Last edited: Apr 18, 2005
5. Apr 19, 2005

### James Jackson

Right... Done a bit of calculation in the light of day. OK, so if I make some (hopefully correct) definitions:

For a particle in state $$|\phi\rangle$$:

Probability measurements: $$p(k)=\| c_{k}\|^{2}=\|\langle k|\phi\rangle\|^{2}$$ for k being the eigenstates of an operator A which must be the same as the basis for $$|\phi\rangle$$.

Expectation values: $$E(A)=\langle\phi |A|\phi \rangle$$ for operator A.

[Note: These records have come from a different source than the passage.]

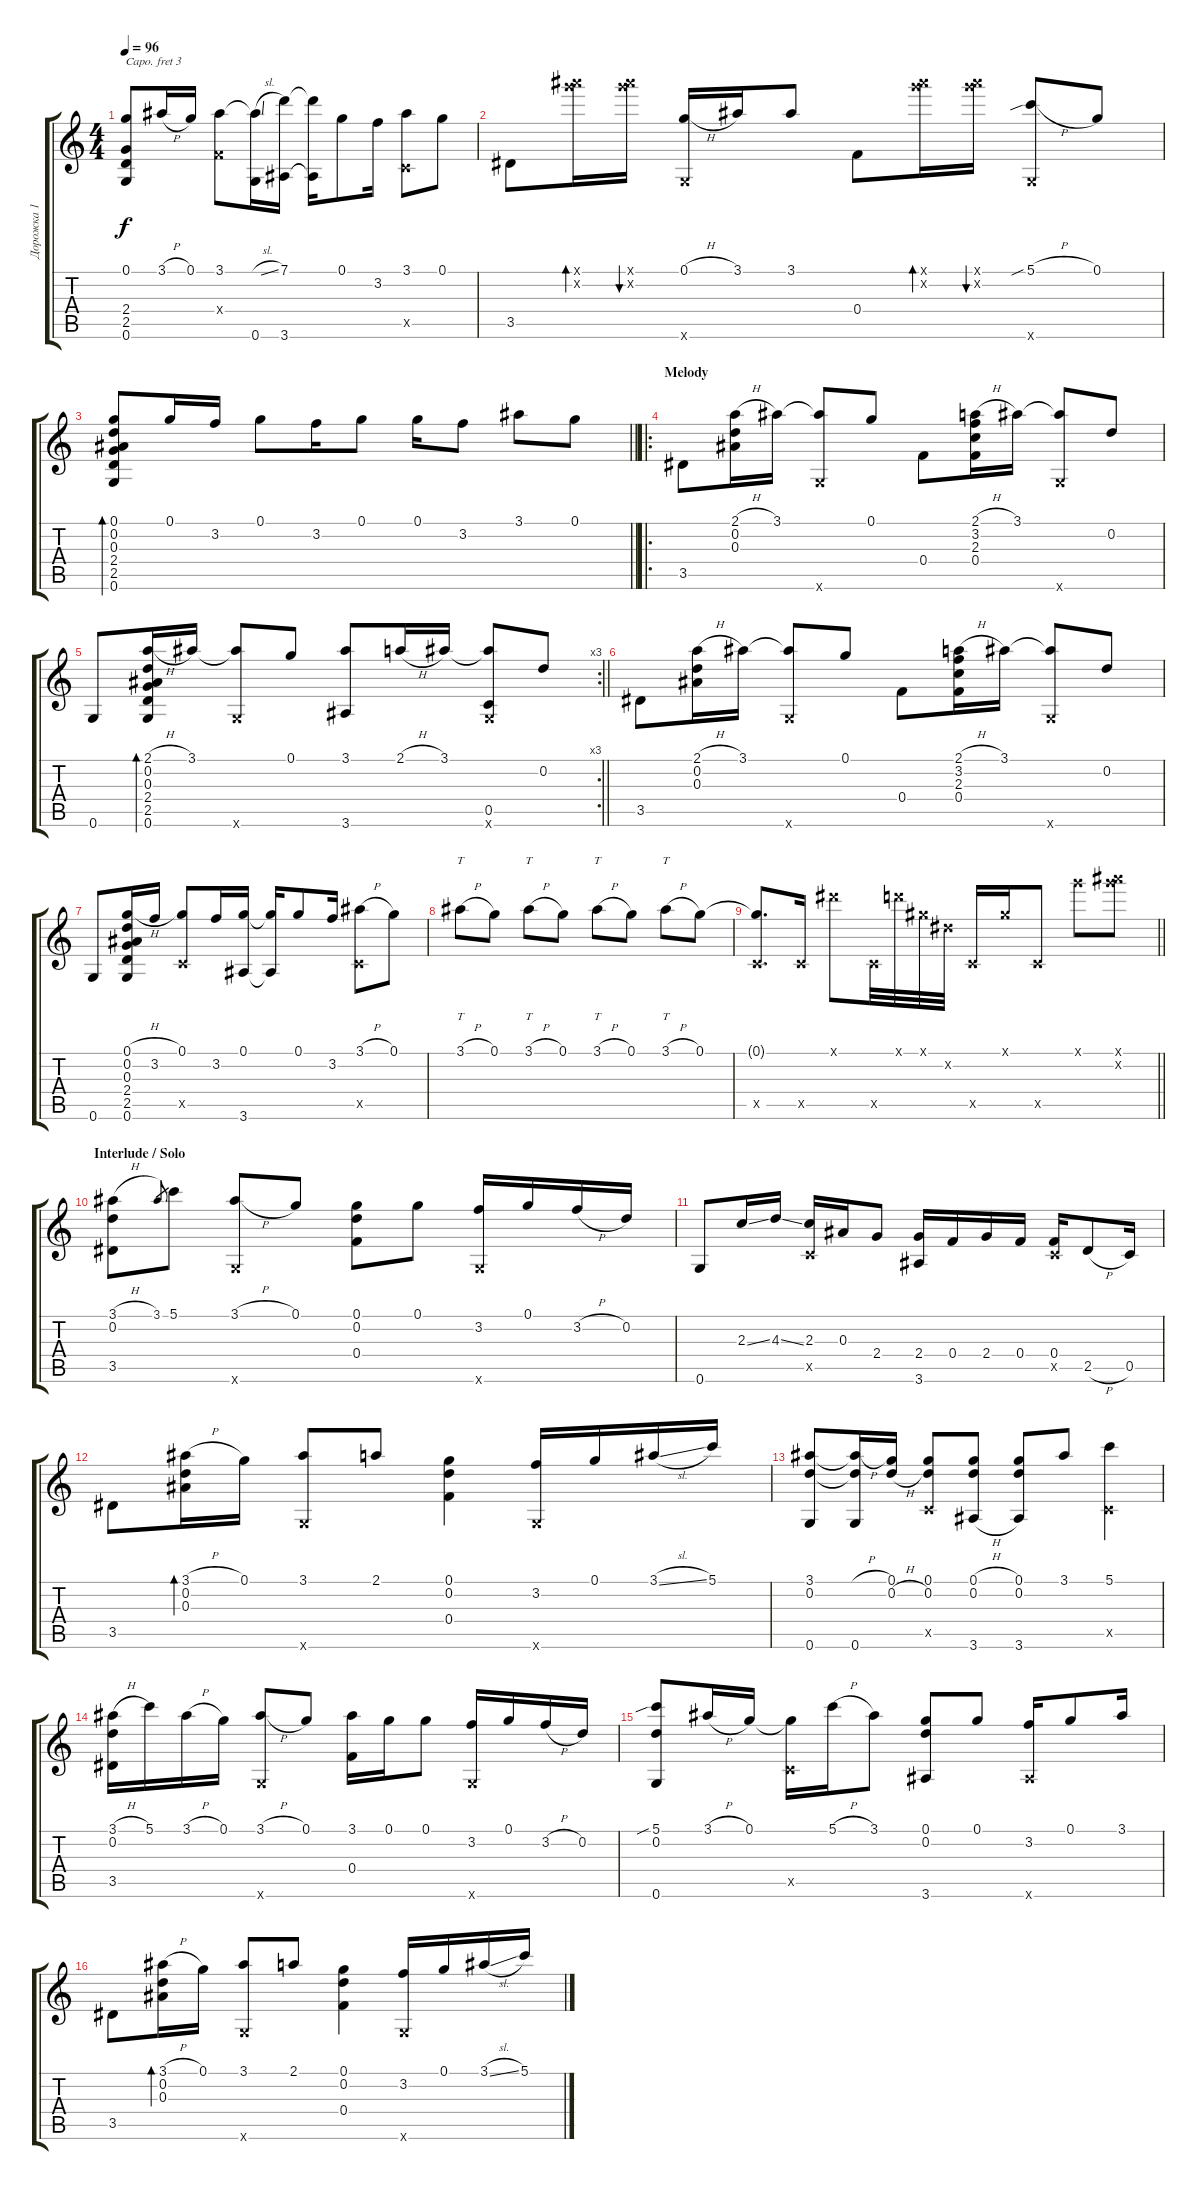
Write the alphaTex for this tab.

\track ("Дорожка 1" "Дорожка 1") {instrument acousticguitarsteel}
\staff {score tabs}
\capo 3
\tuning (E4 B3 G3 D3 A2 E2) {hide}
\ts (4 4)
\tempo 96
\clef g2
\ks c
(0.1{t} 2.4 2.5 0.6).8{dy f} 3.1{h}.16 0.1.16 (3.1 0.4{x}).8 (3.1{sl t} 0.6).16 (7.1 3.6).16 (7.1{t} 3.6{t}).16 0.1.8 3.2.16 (3.1 0.5{x}).8 0.1.8 |
3.5.8 (12.1{x} 20.2{x}).16{bd 60} (12.1{x} 20.2{x}).16{bu 60} (0.1{h} 0.6{x}).16 3.1.16 3.1.8 0.4.8 (12.1{x} 20.2{x}).16{bd 60} (12.1{x} 20.2{x}).16{bu 60} (5.1{sib h} 0.6{x}).8 0.1.8 |
\barLineRight lightlight
(0.1 0.2 0.3 2.4 2.5 0.6).8{bd 60} 0.1.16 3.2.16 0.1.8 3.2.16 0.1.8 0.1.16 3.2.8 3.1.8 0.1.8 |
\ro
\section ("" "Melody")
3.5.8 (2.1{h} 0.2 0.3).16 3.1.16 (3.1{t} 0.6{x}).8 0.1.8 0.4.8 (2.1{h} 3.2 2.3 0.4).16 3.1.16 (3.1{t} 0.6{x}).8 0.2.8 |
\rc 3
\barLineRight lightlight
0.6.8 (2.1{h} 0.2 0.3 2.4 2.5 0.6).16{bd 60} 3.1.16 (3.1{t} 0.6{x}).8 0.1.8 (3.1 3.6).8 2.1{h}.16 3.1.16 (3.1{t} 0.5 0.6{x}).8 0.2.8 |
3.5.8 (2.1{h} 0.2 0.3).16 3.1.16 (3.1{t} 0.6{x}).8 0.1.8 0.4.8 (2.1{h} 3.2 2.3 0.4).16 3.1.16 (3.1{t} 0.6{x}).8 0.2.8 |
0.6.8 (0.1{h} 0.2 0.3 2.4 2.5 0.6).16 3.2.16 (0.1 0.5{x}).8 3.2.16 (0.1 3.6).16 (0.1{t} 3.6{t}).16 0.1.8 3.2.16 (3.1{h} 0.5{x}).8 0.1.8 |
3.1{h}.8{tt} 0.1.8 3.1{h}.8{tt} 0.1.8 3.1{h}.8{tt} 0.1.8 3.1{h}.8{tt} 0.1.8 |
\barLineRight lightlight
(0.1{t} 0.5{x}).8{d} 0.5{x}.16 8.1{x}.8 0.5{x}.32 7.1{x}.32 1.1{x}.32 1.2{x}.32 0.5{x}.16 1.1{x}.16 0.5{x}.8 12.1{x}.8 (15.1{x} 17.2{x}).8 |
\section ("" "Interlude / Solo")
(3.1{h} 0.2 3.5).8 3.1.8{gr} 5.1.8 (3.1{h} 0.6{x}).8 0.1.8 (0.1 0.2 0.4).8 0.1.8 (3.2 0.6{x}).16 0.1.16 3.2{h}.16 0.2.16 |
0.6.8 2.3{ss}.16 4.3{ss}.16 (2.3 0.5{x}).16 0.3.16 2.4.8 (2.4 3.6).16 0.4.16 2.4.16 0.4.16 (0.4 0.5{x}).16 2.5{h}.8 0.5.16 |
3.5.8 (3.1{h} 0.2 0.3).16{bd 60} 0.1.16 (3.1 0.6{x}).8 2.1.8 (0.1 0.2 0.4).4 (3.2 0.6{x}).16 0.1.16 3.1{sl}.16 5.1.16 |
(3.1 0.2 0.6).8 (3.1{h t} 0.2{t} 0.6).16 (0.1 0.2{h}).16 (0.1 0.2 0.5{x}).8 (0.1{h} 0.2{h} 3.6{h}).8 (0.1 0.2 3.6).8 3.1.8 (5.1 0.5{x}).4 |
(3.1{h} 0.2 3.5).16 5.1.16 3.1{h}.16 0.1.16 (3.1{h} 0.6{x}).8 0.1.8 (3.1 0.4).16 0.1.16 0.1.8 (3.2 0.6{x}).16 0.1.16 3.2{h}.16 0.2.16 |
(5.1{sib} 0.2 0.6).8 3.1{h}.16 0.1.16 (0.1{t} 0.5{x}).16 5.1{h}.16 3.1.8 (0.1 0.2 3.6).8 0.1.8 (3.2 3.6{x}).16 0.1.8 3.1.16 |
3.5.8 (3.1{h} 0.2 0.3).16{bd 60} 0.1.16 (3.1 0.6{x}).8 2.1.8 (0.1 0.2 0.4).4 (3.2 0.6{x}).16 0.1.16 3.1{sl}.16 5.1.16
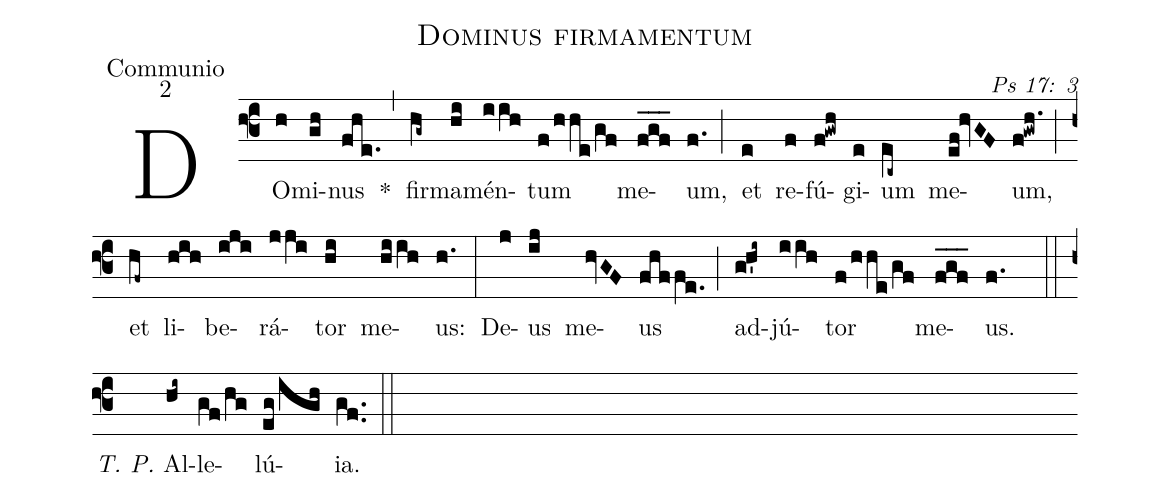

So, define $$|u\rangle = \alpha |0\rangle + \beta |1\rangle; |v\rangle = \beta^{*} |0\rangle - \alpha^{*} |1\rangle$$ as an orthonormal basis on $$C^2$$

We then are given that an operator, A, has eigenvectors $$|u\rangle$$ and $$|v\rangle$$ with eigenvalues 1 and -1 respectivaly. This operator, in Dirac form, is therefore:

$$A=|u\rangle\langle u|-|v\rangle\langle v|$$

To transform this into the $$|0\rangle ;|1\rangle$$ basis I apply the unitary transform U to A, given by:

$$U=|0\rangle\langle u|+|1\rangle\langle v|$$

So I get the new operator A':

$$A'=UA=|0\rangle\langle u|-|1\rangle\langle v|$$

So now, as A' is expressed in the basis $$|0\rangle ;|1\rangle$$, any results of the measurement are going to be either of this orthonormal set. So to get the probability of of measuring the state $$|1\rangle$$ when A' is applied to $$|0\rangle$$ is:

$$P_{1}=\|\langle 1|A'|0\rangle\|^{2}=\|\beta\|^2$$

The expectation value of a measurement of A' on $$|0\rangle$$ is given by:

$$E(A'|0\rangle )=\langle 0|A'|0\rangle =\alpha^{*}$$

This makes sense to me, but still the fact that the expectation value is a complex number confuses me. Surely it must be real (unless, of course, A' isn't Hamiltonian)?

Last edited: Apr 19, 2005
6. Apr 19, 2005

### dextercioby

There's a big problem in everything that u did.The basis thansformation,unlike the operator one,was not unitary.Therefore,the new operator,even if unitarily transformed,is not selfadjoint.Not even hermitean,i think.So that would account for complex eigenvalues,even,and complex expectation values.

Daniel.

7. Apr 19, 2005

### James Jackson

Sorry, getting confused with nomclementure - what you say makes sense but I'm losing something somewhere. Surely my basis change was the 'operator one' (i.e. applying U to A), so by that as A is Hamiltonian over $$|u\rangle ;|v\rangle$$ and U is, by definition, unitary then UA is also Hamiltonian, or is this the wrong assumption I am making?